The uncritical demand for women’s rights and representation has become of far greater interest to feminists and feminist commentators than their reality. This was baldly illustrated in our own nation when, on the day of her powerful “misogyny” speech, Julia Gillard also happened to see punitive legislation on single parents (i.e. mothers) pass through the Senate. This current appetite for representation above reality is fed by Hillary who delivered the first of many empowered victory speeches last week at Planned Parenthood. She supports a woman’s “right” to choose the terms of her fertility but, as Maureen Tkacik describes in an essay on abortion, proposes no means to make either termination or parenthood affordable.
But. You know. You Go Glen Coco etc.
Why is the choice of Wall Street also the choice of putative feminists? How can One Woman’s Brave Struggle possibly mean anything at all if it signifies no intention at all to alleviate the real struggle of real women? When did the experience of sexism become in itself a rationale for leadership and plaudits?
When the feminist fuck did this happen?
Did I miss some sort of talkshow event at which HRC gave away new compact cars for the modern-woman-on-the-go? Was I not informed of a discursive transition in which we no longer assessed potential world leaders for what they might do, but largely as inspiring celebs who gaily defy their “haters” like Taylor Swift? Was I absent on the day that bright and well-regarded Australian feminist Jane Caro set her long interest in public education aside to champion a policymaker whose devastation of US schools we can trace.
In her essay Waging War on Teachers, Megan Erickson describes Hillary’s “commitment” to education. Caro might insist that Clinton has “fought for the rights of women and girls all her life”, but what she overlooks is a history, started as Arkansas’ First Lady, that vilified teachers, welcomed Walmart executives into policy discussions and ignored evidence. Erickson writes, “Hillary Clinton believed and continues to believe, along with corporate education reformers, that the biggest crisis faced in America, and in its schools, is a crisis of values, not a crisis of inequity”. And this is a recurring theme in a book that examines many of Clinton’s platforms. Clinton, a late-capitalist mix of Nanny Statist and neoliberal, believes that it is people who need to be better. Not policies.
If only we could see that This One Inspiring Woman played a disproportionate role in such misfortune.
Clinton’s time has finally come. A very popular feminism, which has now taken hold in all major media outlets, believes that it is bad values and not bad policy that impedes a nation. They are ready to receive her. If only we weren’t racist. If only we weren’t sexist. If only we saw each other for the beautiful humans we really are!
Oh. Bugger me with a bayonet. If only we’d return, even occasionally, to first principles and see that it is not the poor character of individuals that leads to mass incarceration, refugee crises or unemployment. If only we could see that This One Inspiring Woman played a disproportionate role in such misfortune.

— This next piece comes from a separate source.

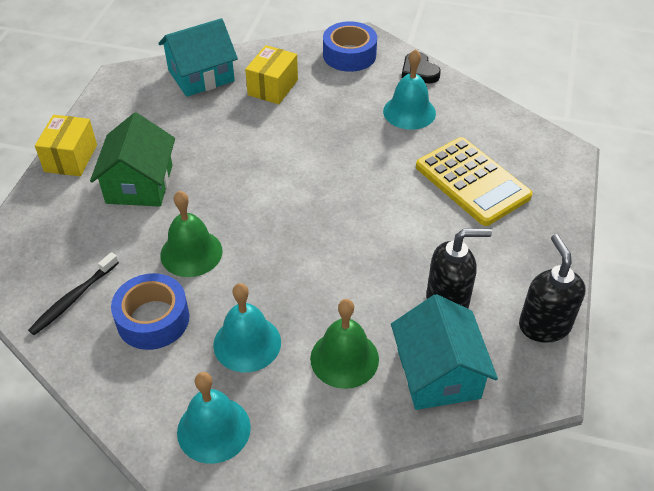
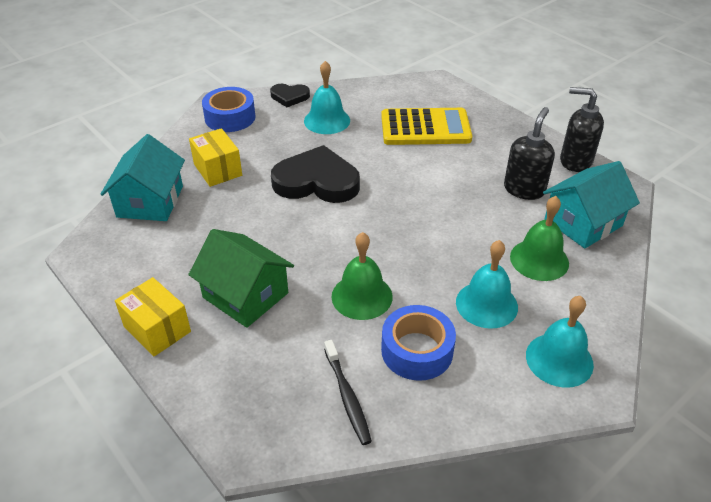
camera: 55 degrees left, 5 degrees down
(314, 151) = (317, 181): none -> black heart
(438, 373) = (583, 222): turquoise house -> turquoise house turned 60 degrees counterclockwise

Anyhow. I feel I’ve earned another afternoon with this pessimistic book, which is absolutely full of fun new ways to despair. So, I’m off. Meantime, you enjoy your refreshing representational glass of HRC, whose presidency will prove every bit as useful to your gender as a can of coconut water. I’ll find some hemlock, which is the fate of the “sexist” who refuses to celebrate HRC.
False Choices: The Faux Feminism of Hilary Rodham Clinton is edited by Liza Featherstone and is available in paperback in Australia on June 16.